• _Texto de partida_:

41. Resolvido o contrato de empreitada pelo dono da obra, por causa imputável ao R. marido (factos J e K) dados como provados na douta sentença), a A. viu-se confrontada pela impossibilidade de concluir (isto é, nem sequer chegou a aferir existirem ou não condições hidrogeológicas para a captação do recurso hídrico) podendo exigir a indemnização pelo interesse contratual negativo ou dano de confiança.
42. Para além, disso os RR. incumpriram o contrato, incorrendo os mesmos em mora, já que lhes era permitido a todo o tempo o dono da obra desistir da execução do contrato, mas cabia aos mesmos o pagamento do preço a pronto, o que in casu não se verificou, apesar do trabalho de pesquisa ter sido executado até aos 197 metros, pelo R. marido foi ordenado que a A. parasse a execução e que o furo não fosse encamisado (Ponto J dado como provado).
43. A douta sentença entendeu que existiu a conclusão do contrato pela A., ora, o facto é que o mesmo não foi objecto da fase de captação e isso gera um justa causa de resolução contratual, por motivo não imputável à A., razão pela qual os princípios ínsitos como a boa-fé e da confiança da A. foram violados, quer pela ordem do R. marido, quer pela mora no pagamento do preço pelos RR..
44. A douta sentença foi omissa na ordem do R. marido para que a execução do furo fosse parada pela A. e não fosse encamisado o referido furo (ponto J dado como provado na douta sentença) e na mora dos RR., na justa medida que teve como conclusão a justa causa para a resolução contratual pela A., incorrendo em nulidade, nos termos do artigo 615.º, n.º 1, alínea d) do CPC.
45. A douta sentença recorrida deveria ser alterada e judicialmente devia declarar que o comportamento do R. marido como mora do credor (falta de pagamento do preço) e o direito da, por justa causa à resolução contratual e, consequentemente os RR. fossem condenados ao pagamento da quantia de 9.052,94 , devendo ser também reformada quanto a custas e alterada em conformidade”.

• _Dados fornecidos_:
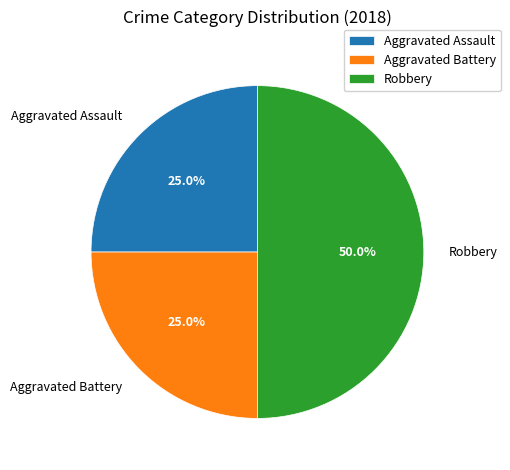

Which has a higher value, Robbery or Aggravated Assault?

Robbery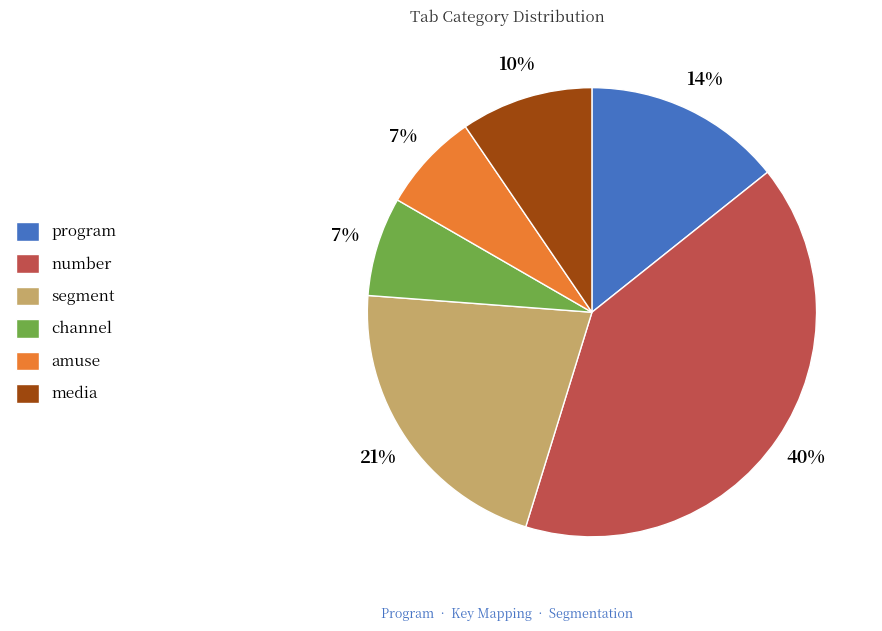

Which has a higher value, number or amuse?

number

• _Tarefas propostas_:
1: Responda às perguntas sobre o texto do contrato de empreitada.
(a) Até quantos metros foi executado o trabalho de pesquisa?
(b) Que disposição do CPC é indicada como fundamento da nulidade da sentença?
(c) Que quantia se pede que os RR. sejam condenados a pagar?
2: Transcreva fielmente o trecho do texto do contrato de empreitada que começa em "41. Resolvido o" e prossegue até "dado como provado).".
A listagem não tem qualquer relação com o texto de partida.

• _Resolução do exercício_:
1:
(a) Até aos 197 metros.
(b) O artigo 615.º, n.º 1, alínea d) do CPC.
(c) A quantia de 9.052,94.

2:
41. Resolvido o contrato de empreitada pelo dono da obra, por causa imputável ao R. marido (factos J e K) dados como provados na douta sentença), a A. viu-se confrontada pela impossibilidade de concluir (isto é, nem sequer chegou a aferir existirem ou não condições hidrogeológicas para a captação do recurso hídrico) podendo exigir a indemnização pelo interesse contratual negativo ou dano de confiança.
42. Para além, disso os RR. incumpriram o contrato, incorrendo os mesmos em mora, já que lhes era permitido a todo o tempo o dono da obra desistir da execução do contrato, mas cabia aos mesmos o pagamento do preço a pronto, o que in casu não se verificou, apesar do trabalho de pesquisa ter sido executado até aos 197 metros, pelo R. marido foi ordenado que a A. parasse a execução e que o furo não fosse encamisado (Ponto J dado como provado).